Publié le 18/02/2026 Dans Bandes Dessinées

L'album nous plonge dans les années 90. Florence est étudiante en art. Elle n'a pas d'argent, pas de plan B, et surtout, elle possède cette fierté un peu naïve qui l'empêche de demander de l'aide à ses parents. Le récit n'est pas une simple succession d'anecdotes de "vie de bohème". C'est une plongée brute dans le quotidien de ceux qui comptent chaque centime : les appartements insalubres, les repas sautés, la honte sociale et la débrouille permanente qui finit par devenir une seconde nature. Et cette vie précaire va durer de nombreuses années, avant que l'auteure ne connaisse le succès.
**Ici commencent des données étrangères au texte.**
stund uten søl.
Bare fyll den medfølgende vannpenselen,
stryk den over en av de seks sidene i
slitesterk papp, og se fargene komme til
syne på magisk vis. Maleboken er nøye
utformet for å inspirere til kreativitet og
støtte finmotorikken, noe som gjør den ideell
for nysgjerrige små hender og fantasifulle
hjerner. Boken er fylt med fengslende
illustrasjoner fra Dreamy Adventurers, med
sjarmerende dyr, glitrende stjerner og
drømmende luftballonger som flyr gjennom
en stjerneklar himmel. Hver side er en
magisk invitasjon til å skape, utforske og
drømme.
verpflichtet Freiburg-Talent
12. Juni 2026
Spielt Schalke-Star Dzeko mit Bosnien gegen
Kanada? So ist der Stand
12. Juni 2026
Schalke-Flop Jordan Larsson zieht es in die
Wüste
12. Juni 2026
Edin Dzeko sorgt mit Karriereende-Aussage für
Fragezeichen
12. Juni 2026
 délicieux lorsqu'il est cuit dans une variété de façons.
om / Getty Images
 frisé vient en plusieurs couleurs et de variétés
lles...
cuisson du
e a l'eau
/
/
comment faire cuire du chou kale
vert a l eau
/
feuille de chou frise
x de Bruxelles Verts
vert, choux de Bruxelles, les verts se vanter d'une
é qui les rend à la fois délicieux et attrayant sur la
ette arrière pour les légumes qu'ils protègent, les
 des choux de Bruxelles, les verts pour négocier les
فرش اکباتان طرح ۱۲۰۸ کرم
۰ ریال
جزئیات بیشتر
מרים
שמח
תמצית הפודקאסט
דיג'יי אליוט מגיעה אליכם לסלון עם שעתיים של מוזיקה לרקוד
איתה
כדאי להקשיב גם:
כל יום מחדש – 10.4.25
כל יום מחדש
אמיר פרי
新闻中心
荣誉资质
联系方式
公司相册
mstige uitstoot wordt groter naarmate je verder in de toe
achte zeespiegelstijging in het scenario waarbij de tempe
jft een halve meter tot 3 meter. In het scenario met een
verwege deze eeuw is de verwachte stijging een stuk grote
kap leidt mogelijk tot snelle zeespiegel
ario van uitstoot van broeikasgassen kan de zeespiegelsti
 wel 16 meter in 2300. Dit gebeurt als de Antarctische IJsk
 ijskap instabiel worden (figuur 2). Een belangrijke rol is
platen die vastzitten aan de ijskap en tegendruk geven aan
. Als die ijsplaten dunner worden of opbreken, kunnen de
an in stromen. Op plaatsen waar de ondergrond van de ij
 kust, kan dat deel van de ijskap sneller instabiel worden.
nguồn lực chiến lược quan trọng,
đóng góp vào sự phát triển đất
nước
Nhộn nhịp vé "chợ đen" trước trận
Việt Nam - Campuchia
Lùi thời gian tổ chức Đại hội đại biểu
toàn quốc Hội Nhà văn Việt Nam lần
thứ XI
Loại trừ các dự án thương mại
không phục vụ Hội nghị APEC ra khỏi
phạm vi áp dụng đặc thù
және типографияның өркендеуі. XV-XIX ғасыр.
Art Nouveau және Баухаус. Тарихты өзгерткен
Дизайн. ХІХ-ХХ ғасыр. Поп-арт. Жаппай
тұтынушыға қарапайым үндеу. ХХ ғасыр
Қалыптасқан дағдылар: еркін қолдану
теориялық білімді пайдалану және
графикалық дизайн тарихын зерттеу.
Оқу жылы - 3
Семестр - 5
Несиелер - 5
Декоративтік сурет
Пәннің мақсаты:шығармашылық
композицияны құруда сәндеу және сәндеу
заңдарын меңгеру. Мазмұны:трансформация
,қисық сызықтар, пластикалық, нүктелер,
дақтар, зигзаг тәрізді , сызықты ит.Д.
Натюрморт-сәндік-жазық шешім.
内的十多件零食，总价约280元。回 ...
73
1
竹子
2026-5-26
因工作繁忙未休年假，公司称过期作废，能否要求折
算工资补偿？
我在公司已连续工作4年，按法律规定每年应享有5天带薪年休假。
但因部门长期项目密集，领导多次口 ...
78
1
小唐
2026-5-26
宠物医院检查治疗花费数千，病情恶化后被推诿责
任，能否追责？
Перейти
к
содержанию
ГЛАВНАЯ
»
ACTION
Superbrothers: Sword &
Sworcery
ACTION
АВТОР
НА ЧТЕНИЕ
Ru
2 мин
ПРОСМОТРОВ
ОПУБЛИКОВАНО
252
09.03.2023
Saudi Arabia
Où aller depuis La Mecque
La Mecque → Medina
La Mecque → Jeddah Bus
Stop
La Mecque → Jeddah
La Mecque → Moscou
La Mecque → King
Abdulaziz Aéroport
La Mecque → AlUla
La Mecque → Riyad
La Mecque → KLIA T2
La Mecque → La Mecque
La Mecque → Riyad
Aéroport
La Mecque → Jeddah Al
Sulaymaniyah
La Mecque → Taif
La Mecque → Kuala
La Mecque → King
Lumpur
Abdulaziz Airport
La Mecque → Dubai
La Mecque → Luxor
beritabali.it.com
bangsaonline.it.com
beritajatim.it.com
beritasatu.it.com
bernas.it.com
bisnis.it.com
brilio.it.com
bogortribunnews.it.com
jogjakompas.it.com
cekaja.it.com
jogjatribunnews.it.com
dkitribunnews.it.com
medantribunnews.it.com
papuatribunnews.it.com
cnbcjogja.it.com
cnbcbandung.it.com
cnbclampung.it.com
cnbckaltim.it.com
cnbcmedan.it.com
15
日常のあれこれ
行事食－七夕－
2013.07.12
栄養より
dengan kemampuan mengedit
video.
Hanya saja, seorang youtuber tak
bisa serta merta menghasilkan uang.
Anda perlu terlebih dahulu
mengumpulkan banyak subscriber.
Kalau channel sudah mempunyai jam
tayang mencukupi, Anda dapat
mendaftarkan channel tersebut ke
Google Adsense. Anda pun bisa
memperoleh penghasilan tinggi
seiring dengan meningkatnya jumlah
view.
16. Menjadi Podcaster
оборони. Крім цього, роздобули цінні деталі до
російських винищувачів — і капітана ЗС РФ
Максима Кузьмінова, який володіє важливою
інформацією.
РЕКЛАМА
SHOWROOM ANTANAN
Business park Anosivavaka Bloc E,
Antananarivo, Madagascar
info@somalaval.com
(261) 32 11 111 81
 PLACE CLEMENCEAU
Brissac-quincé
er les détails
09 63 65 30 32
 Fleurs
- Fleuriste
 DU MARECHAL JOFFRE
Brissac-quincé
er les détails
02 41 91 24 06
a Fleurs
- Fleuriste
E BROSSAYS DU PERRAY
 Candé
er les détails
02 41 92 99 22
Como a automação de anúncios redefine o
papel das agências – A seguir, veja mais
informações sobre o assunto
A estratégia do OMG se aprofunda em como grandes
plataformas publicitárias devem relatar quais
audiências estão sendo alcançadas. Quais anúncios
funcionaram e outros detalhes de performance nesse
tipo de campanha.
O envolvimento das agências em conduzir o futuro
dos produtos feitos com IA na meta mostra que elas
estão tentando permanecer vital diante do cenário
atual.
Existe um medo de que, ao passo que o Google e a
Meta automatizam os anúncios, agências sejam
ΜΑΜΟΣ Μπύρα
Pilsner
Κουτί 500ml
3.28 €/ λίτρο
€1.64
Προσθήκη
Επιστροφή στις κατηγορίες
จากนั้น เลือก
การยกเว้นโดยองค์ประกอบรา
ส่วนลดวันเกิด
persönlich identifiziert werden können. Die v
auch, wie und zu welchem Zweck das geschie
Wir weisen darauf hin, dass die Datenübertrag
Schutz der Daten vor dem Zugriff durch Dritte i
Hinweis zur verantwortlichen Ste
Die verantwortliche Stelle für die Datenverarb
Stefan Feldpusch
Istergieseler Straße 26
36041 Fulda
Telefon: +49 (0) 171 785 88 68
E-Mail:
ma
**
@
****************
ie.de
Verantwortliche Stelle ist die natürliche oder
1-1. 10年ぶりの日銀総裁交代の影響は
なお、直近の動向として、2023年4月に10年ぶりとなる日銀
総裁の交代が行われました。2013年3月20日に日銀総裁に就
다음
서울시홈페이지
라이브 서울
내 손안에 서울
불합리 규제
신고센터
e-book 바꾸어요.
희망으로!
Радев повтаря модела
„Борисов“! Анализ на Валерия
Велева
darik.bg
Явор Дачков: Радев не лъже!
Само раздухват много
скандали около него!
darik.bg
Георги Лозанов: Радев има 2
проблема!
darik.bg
Après un triptyque consacré à l'enfance ("Cruelle", "Pucelle", "Jumelle"), Florence Dupré La Tour continue dans la veine autobiographique, en évoquant cette fois les difficultés, notamment financières, de son entrée dans la vie d'adulte. Comme pour les précédents livres, l'autrice cherche moins à raconter sa vie qu'à prendre du recul et à porter un propos plus large. Il est ici évidemment question d'argent et de déclassement, mais aussi et surtout de la valeur qu'on donne aux choses et aux personnes. Outre l'avarice financière, c'est surtout le côté avare de sentiments des parents de Florence qui frappe, et qui a des conséquences à long terme sur l'image qu'elle a d'elle-même. Le monde de la BD en prend aussi pour son grade, entre la toxicité du milieu et la précarité du métier, et à ce titre l'album est totalement en phase avec les revendications qui ont conduit au girlxcott du festival d'Angoulême. Un message de fond, présenté avec humour mais sans concessions, et complètement d'actualité : on est loin du cliché de l'autobio nombriliste. Si vous connaissez le travail de l'autrice, vous ne serez pas dépaysé Son dessin est nerveux, presque élastique. Elle n'hésite pas à déformer son propre visage pour exprimer l'angoisse ou la fureur. C’est une "ligne claire" qui a déraillé pour mieux servir l'émotion. Le ton est direct, sans fioritures. Elle pratique un humour d'autodestruction qui rend le sujet supportable sans jamais en atténuer la gravité.
VERDICT
"Jeune et fauchée" réussit le tour de force d'être un album profondément politique sans jamais être donneur de leçons. C'est le récit d'une survie banale, raconté avec une honnêteté qui force le respect.